After more than one phone call from our neighbour enlightening us to the fact our cows were in their place once more, we set about rectifying the problem Saturday. With a five o'clock start and all hands on deck we tackled our farthest boundary fence. With the terrain so rocky and mountainous, it is impossible to erect a full boundary, with wires run as far as man can walk up the mountain, in the hope that cows will surrender and turn back before reaching the end of the fence-line. With the hills so steep and underfoot rocks so loose, it was actually quite frightening at some points. With steelies, wire and pliers in hand, unfortunately the camera had to stay on lower ground. The kids set about exploring, giving their nervous, height-wary mother palpitations as they meandered their way through rocks and grass trees like aboriginal wanderers.

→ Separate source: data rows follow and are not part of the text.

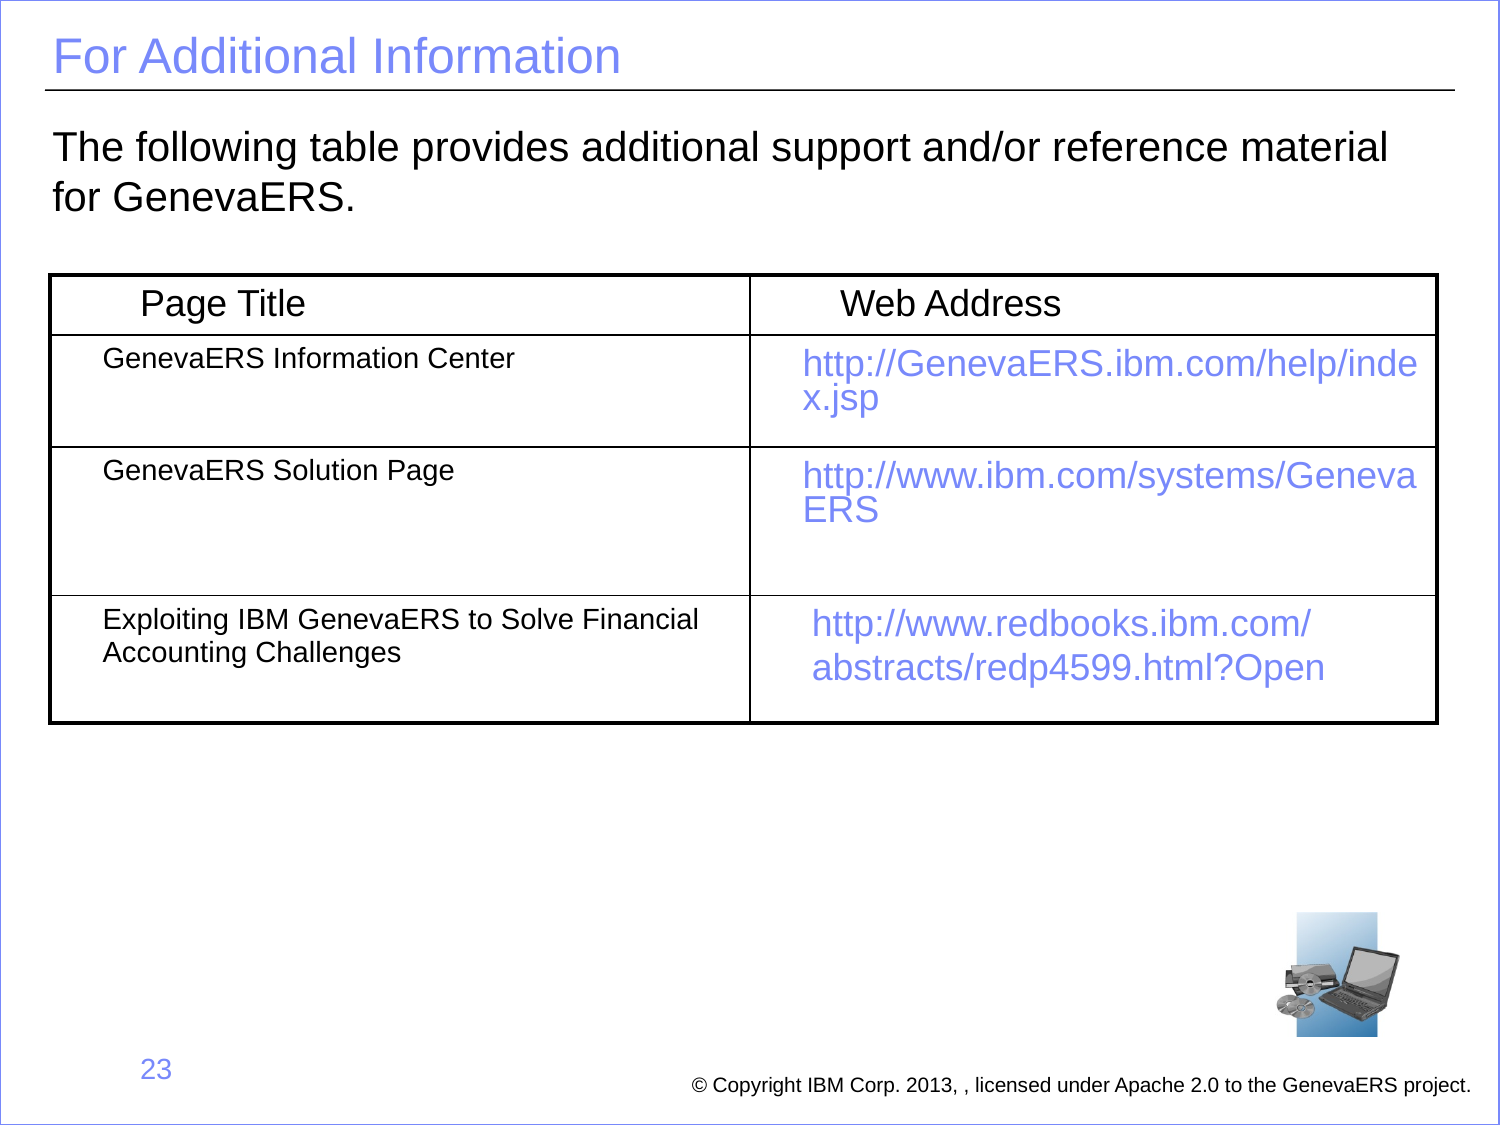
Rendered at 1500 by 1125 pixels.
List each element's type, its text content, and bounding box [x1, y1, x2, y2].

table_cell http://www.ibm.com/systems/GenevaERS [751, 448, 1435, 595]
slide_number 23 [37, 1046, 188, 1125]
picture [1274, 912, 1401, 1038]
table_cell GenevaERS Information Center [52, 336, 749, 446]
table_header Web Address [751, 277, 1435, 334]
text_box The following table provides additional support and/or reference material for GenevaERS. [37, 112, 1438, 250]
table_cell GenevaERS Solution Page [52, 448, 749, 595]
title For Additional Information [37, 22, 1321, 112]
table_cell Exploiting IBM GenevaERS to Solve Financial Accounting Challenges [52, 596, 749, 721]
table_cell http://GenevaERS.ibm.com/help/index.jsp [751, 336, 1435, 446]
table_header Page Title [52, 277, 749, 334]
table_cell http://www.redbooks.ibm.com/ abstracts/redp4599.html?Open [751, 596, 1435, 721]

As goes hand in hand with any out-the-back work on this here farm, damper and syrup were compulsory smoko-fare.
"Cookie, did you wash those hands???"
With these boy scouts on hand, it wasn't long before the smell of baking damper filled the air.
Mealtimes are a big part of any operation with this mob.
Even though this cowgirl looks as though she could do with a little more sustenance.
I can still see you!
Sarah acosted this poor young lizard in her true Harry Butler style.
Back on lower ground, with the assistance of the bike, wires ran out much more efficiently. With Wallace acting as the eyes in the back of Dad's head, on lookout for a wave from Mum if any problems arose with the wire feeding out of the spool.
Tied off at one end, strained at the other, girls than jumped into action tying wire off to steelies.
Sarah's shadow Ruby never too far away.
Meanwhile, Miss Muffet avoided too much in the work department but busied herself all the same.
Proud as punch, coming back into sight with a great collection of grass-tree spears.
"Be able to build some good stuff with these Mum".
Needless to say, all team members opted for an early night and slept soundly.